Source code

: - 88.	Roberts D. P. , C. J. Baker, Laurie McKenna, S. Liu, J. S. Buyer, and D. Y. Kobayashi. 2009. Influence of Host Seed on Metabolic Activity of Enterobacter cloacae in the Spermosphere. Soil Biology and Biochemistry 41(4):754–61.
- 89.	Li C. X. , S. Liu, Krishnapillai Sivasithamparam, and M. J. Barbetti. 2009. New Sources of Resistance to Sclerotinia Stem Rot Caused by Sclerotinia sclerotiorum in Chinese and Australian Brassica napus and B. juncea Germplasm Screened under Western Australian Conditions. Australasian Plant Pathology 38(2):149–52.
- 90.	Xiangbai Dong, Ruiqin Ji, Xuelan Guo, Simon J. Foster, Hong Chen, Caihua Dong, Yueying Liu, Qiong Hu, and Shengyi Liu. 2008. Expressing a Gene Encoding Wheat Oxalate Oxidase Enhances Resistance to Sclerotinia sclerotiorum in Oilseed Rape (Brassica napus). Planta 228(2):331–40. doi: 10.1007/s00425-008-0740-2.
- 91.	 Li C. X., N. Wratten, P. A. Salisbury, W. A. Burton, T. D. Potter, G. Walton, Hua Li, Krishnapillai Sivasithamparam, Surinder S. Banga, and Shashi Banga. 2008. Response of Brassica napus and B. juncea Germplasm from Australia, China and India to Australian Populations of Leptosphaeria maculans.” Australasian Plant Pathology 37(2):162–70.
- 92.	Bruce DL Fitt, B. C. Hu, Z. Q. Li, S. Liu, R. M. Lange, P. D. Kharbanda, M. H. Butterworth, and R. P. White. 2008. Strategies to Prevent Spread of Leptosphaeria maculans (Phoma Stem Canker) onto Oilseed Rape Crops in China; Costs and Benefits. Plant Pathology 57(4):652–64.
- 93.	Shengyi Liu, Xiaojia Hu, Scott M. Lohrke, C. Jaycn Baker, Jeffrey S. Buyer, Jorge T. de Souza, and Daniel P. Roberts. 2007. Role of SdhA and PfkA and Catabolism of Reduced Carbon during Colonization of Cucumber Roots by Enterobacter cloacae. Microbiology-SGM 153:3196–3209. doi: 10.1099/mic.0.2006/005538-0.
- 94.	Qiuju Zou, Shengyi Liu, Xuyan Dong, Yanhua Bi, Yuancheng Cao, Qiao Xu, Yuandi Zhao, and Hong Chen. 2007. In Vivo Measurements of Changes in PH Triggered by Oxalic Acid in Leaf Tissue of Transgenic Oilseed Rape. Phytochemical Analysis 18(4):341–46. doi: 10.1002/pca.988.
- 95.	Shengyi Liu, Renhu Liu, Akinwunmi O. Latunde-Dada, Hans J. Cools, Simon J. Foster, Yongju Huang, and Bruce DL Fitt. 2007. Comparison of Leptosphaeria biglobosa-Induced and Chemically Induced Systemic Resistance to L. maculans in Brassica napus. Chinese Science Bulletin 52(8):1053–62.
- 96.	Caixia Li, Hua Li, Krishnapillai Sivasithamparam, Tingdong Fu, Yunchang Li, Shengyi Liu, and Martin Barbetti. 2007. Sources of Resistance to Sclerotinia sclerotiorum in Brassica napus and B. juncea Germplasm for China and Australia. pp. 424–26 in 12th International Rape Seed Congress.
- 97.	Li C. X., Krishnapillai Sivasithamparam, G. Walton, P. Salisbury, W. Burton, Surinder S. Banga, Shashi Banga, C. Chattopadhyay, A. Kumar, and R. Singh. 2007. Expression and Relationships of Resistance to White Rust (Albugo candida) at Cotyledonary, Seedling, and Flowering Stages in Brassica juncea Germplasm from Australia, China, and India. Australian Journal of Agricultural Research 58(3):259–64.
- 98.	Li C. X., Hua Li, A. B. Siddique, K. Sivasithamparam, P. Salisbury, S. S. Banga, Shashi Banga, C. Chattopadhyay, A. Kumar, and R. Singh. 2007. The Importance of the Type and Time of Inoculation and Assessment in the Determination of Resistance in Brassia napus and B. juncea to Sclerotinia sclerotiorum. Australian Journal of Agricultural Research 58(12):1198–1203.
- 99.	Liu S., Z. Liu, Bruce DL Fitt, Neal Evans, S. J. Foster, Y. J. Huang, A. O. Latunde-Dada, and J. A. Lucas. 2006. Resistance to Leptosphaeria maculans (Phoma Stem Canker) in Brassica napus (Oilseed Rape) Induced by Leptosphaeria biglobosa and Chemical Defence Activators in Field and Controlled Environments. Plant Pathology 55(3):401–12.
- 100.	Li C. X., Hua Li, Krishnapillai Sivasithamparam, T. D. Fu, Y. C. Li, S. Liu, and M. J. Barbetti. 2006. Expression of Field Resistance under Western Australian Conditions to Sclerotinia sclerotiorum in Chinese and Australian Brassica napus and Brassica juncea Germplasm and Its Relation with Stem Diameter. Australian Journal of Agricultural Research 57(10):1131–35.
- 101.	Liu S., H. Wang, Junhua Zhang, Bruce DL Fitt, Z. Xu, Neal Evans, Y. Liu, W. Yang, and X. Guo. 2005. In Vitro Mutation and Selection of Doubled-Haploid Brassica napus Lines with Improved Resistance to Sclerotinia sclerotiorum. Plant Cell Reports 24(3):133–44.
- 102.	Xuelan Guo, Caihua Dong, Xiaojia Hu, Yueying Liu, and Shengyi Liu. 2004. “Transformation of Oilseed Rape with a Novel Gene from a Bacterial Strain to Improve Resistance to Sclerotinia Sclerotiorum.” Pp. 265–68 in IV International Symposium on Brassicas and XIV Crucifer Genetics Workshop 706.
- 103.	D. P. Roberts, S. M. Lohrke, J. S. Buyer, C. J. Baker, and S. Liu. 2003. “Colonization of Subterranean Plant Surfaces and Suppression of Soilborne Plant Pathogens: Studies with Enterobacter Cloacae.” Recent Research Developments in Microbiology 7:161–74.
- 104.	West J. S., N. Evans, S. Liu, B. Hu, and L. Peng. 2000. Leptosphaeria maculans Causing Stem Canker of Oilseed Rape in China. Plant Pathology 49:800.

Exercise requirements:
The required output is the exact run of lines from the beginning of the listing above to the line that contains "153:3196–3209. doi: 10.1099/mic.0.2006/005538-0.", inclusive of both.

Answer space:
Source code

: - 88.	Roberts D. P. , C. J. Baker, Laurie McKenna, S. Liu, J. S. Buyer, and D. Y. Kobayashi. 2009. Influence of Host Seed on Metabolic Activity of Enterobacter cloacae in the Spermosphere. Soil Biology and Biochemistry 41(4):754–61.
- 89.	Li C. X. , S. Liu, Krishnapillai Sivasithamparam, and M. J. Barbetti. 2009. New Sources of Resistance to Sclerotinia Stem Rot Caused by Sclerotinia sclerotiorum in Chinese and Australian Brassica napus and B. juncea Germplasm Screened under Western Australian Conditions. Australasian Plant Pathology 38(2):149–52.
- 90.	Xiangbai Dong, Ruiqin Ji, Xuelan Guo, Simon J. Foster, Hong Chen, Caihua Dong, Yueying Liu, Qiong Hu, and Shengyi Liu. 2008. Expressing a Gene Encoding Wheat Oxalate Oxidase Enhances Resistance to Sclerotinia sclerotiorum in Oilseed Rape (Brassica napus). Planta 228(2):331–40. doi: 10.1007/s00425-008-0740-2.
- 91.	 Li C. X., N. Wratten, P. A. Salisbury, W. A. Burton, T. D. Potter, G. Walton, Hua Li, Krishnapillai Sivasithamparam, Surinder S. Banga, and Shashi Banga. 2008. Response of Brassica napus and B. juncea Germplasm from Australia, China and India to Australian Populations of Leptosphaeria maculans.” Australasian Plant Pathology 37(2):162–70.
- 92.	Bruce DL Fitt, B. C. Hu, Z. Q. Li, S. Liu, R. M. Lange, P. D. Kharbanda, M. H. Butterworth, and R. P. White. 2008. Strategies to Prevent Spread of Leptosphaeria maculans (Phoma Stem Canker) onto Oilseed Rape Crops in China; Costs and Benefits. Plant Pathology 57(4):652–64.
- 93.	Shengyi Liu, Xiaojia Hu, Scott M. Lohrke, C. Jaycn Baker, Jeffrey S. Buyer, Jorge T. de Souza, and Daniel P. Roberts. 2007. Role of SdhA and PfkA and Catabolism of Reduced Carbon during Colonization of Cucumber Roots by Enterobacter cloacae. Microbiology-SGM 153:3196–3209. doi: 10.1099/mic.0.2006/005538-0.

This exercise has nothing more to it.